The ApplicationContentIndexer API is currently only available in Windows App SDK release 2.0 Experimental 2.

The AI Dev Gallery app offers an interactive sample of the AppContentIndexer API enabling you to experiment with the App Content Search feature. Learn more about the AI Dev Gallery, including how to install from the Microsoft Store or from the source code on GitHub.

What is the AppContentIndexer API?

The AppContentIndexer API allows apps to make their text and image content searchable using both keyword-based (lexical) and meaning-based (semantic) search—without requiring developers to understand the underlying complexity.

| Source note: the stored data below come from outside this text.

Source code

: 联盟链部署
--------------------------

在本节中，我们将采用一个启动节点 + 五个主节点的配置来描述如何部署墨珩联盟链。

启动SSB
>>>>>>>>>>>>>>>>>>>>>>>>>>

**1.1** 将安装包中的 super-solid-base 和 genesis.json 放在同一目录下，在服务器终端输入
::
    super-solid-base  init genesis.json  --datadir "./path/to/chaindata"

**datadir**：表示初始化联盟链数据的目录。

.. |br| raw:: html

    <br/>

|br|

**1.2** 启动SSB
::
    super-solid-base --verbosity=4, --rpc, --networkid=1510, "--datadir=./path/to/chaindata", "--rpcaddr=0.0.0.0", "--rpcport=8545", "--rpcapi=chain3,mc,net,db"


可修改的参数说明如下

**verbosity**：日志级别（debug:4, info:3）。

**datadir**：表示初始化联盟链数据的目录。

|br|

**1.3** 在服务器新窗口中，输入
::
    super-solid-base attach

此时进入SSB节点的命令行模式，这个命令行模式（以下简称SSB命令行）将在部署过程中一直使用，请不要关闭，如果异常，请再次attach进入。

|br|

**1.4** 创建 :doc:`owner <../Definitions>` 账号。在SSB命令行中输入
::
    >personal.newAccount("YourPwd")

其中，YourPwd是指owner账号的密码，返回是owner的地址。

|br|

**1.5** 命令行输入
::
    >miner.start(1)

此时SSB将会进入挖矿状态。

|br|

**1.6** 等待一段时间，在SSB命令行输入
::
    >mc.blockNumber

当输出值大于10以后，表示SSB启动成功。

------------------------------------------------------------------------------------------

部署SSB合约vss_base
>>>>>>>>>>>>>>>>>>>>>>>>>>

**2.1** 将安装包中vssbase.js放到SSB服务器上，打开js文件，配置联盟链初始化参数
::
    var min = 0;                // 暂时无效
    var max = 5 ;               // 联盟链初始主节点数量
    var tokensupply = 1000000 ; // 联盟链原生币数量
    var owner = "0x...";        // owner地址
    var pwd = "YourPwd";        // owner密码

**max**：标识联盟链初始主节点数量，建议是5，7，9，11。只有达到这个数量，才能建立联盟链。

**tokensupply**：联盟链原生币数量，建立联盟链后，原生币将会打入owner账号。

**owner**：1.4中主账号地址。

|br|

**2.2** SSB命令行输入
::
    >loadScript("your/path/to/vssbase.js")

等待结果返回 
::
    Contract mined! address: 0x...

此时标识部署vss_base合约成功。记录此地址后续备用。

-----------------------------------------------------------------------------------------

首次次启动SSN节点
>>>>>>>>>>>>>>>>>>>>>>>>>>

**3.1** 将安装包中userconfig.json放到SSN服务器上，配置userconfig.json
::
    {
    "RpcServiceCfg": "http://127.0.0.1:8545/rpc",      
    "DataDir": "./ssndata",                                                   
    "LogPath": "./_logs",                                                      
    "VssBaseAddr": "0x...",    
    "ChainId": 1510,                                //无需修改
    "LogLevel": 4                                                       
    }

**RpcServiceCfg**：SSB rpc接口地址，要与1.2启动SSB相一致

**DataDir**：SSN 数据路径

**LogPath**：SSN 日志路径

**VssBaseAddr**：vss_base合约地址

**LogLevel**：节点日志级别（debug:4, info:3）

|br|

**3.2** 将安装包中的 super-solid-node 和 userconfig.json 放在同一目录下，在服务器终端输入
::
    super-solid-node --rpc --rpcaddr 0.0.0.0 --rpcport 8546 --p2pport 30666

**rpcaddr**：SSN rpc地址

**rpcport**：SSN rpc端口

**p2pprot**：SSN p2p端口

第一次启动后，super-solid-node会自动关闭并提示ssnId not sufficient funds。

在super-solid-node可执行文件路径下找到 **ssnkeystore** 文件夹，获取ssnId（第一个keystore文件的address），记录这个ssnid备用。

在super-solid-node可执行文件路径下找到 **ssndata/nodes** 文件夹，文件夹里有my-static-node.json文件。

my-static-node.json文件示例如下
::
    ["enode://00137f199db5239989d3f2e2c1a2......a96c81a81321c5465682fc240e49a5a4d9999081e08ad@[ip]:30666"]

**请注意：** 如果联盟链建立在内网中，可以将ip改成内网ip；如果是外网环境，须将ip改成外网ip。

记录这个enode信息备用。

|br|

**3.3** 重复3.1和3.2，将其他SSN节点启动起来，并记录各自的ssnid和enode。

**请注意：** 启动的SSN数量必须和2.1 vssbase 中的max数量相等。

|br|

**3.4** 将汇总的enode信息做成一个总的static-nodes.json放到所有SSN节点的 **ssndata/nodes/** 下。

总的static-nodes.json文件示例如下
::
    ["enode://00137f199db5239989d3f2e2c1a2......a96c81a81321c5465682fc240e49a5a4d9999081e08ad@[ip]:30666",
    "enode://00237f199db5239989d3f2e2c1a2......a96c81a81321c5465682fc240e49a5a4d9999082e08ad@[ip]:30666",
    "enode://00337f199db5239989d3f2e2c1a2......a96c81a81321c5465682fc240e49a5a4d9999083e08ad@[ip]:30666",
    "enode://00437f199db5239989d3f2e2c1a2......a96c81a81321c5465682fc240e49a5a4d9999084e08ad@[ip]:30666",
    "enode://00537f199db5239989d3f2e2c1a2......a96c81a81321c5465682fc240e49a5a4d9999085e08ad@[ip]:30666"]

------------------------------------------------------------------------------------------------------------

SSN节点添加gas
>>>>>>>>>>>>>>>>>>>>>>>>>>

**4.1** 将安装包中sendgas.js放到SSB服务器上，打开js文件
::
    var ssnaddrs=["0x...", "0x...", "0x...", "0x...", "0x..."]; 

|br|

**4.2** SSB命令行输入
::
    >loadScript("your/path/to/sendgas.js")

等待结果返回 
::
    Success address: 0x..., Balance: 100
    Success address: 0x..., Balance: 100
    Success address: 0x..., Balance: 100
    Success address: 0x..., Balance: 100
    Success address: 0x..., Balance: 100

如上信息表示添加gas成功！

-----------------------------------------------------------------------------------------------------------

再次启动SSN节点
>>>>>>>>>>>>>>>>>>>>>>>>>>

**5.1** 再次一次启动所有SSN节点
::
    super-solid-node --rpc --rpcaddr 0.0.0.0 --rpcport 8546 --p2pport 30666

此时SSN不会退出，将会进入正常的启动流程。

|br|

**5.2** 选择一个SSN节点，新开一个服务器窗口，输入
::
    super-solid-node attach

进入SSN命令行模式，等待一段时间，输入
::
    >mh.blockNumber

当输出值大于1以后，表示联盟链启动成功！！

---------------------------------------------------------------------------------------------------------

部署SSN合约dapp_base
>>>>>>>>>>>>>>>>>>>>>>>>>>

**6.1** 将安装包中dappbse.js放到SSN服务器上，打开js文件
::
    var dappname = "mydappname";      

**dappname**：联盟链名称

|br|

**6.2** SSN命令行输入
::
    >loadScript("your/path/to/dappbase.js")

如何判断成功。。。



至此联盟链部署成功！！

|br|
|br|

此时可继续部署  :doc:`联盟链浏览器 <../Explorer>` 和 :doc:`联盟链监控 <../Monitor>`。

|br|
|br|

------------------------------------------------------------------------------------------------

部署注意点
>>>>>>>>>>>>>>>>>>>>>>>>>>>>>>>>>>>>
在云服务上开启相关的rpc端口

Behind the scenes, it uses advanced techniques like embedding vectors, vector databases, and traditional text indexing, but these details are fully abstracted. Developers interact with a simple, high-level API. When content is indexed, the system stores embedding vectors (which capture semantic meaning) along with content identifiers. Search requests then return identifiers based on either keyword matches or semantic similarity. For example, searching for "kitten" might return related text about cats or images of kittens. Semantic searches work best with descriptive phrases, so a query like "cats sitting on windowsills" is more likely to produce highly relevant results.

The index is persisted to disk, so re-indexing isn't needed on each app launch.

Internally, ApplicationContentIndexer uses a combination of traditional text indexing and modern vector-based search powered by embeddings. These details are abstracted away – developers do not need to manage embedding models, vector storage, or retrieval infrastructure directly.

You can query the index using a plain string. The query may return:

  • Lexical matches – exact text matches (including text found within images).
  • Semantic matches – content that is similar in meaning, even if the words are not identical.

For example, a query for "kitten" might return a reference to:

  • Text entries about cats, even if the word "kitten" isn't explicitly mentioned.
  • Images that visually contain kittens.
  • Textual content in images that contain 'cat' or words with enough semantic relevance.

Supported content types

ApplicationContentIndexer supports adding the following types of content:

  • Text – plain or structured text content.
  • Images – including screenshots, photos, or image files that contain text or recognizable visual elements.

App-defined content identifiers

AppContentIndexer supports app-managed content by allowing apps to index items using app-defined content identifiers. Queries return these identifiers, which the app uses to retrieve the actual content from its own data store.

Text queries return AppManagedTextQueryMatch objects, and image queries return AppManagedImageQueryMatch objects—both include only the ContentId, not the content itself.

For guidance on how to integrate this feature into your app and use the ApplicationContentIndexer API, see: Quickstart: App Content Search

Privacy and security

Semantic and lexical indexes are generated on behalf of your app and stored in the app's local app data folder. As part of the private preview release, this feature is intended for indexing non-sensitive application content. For best security practices, do not use this feature to index user data that may contain personal, confidential, or sensitive information.

Responsible AI considerations

The semantic indexing and search capabilities in this preview do not apply any form of content moderation, nor do they attempt to detect or mitigate semantic bias introduced by the underlying models. Developers are responsible for evaluating and managing the potential risks when implementing AI-powered features.

We recommend reviewing the Responsible Generative AI Development on Windows guidelines for best practices when building AI experiences in your app.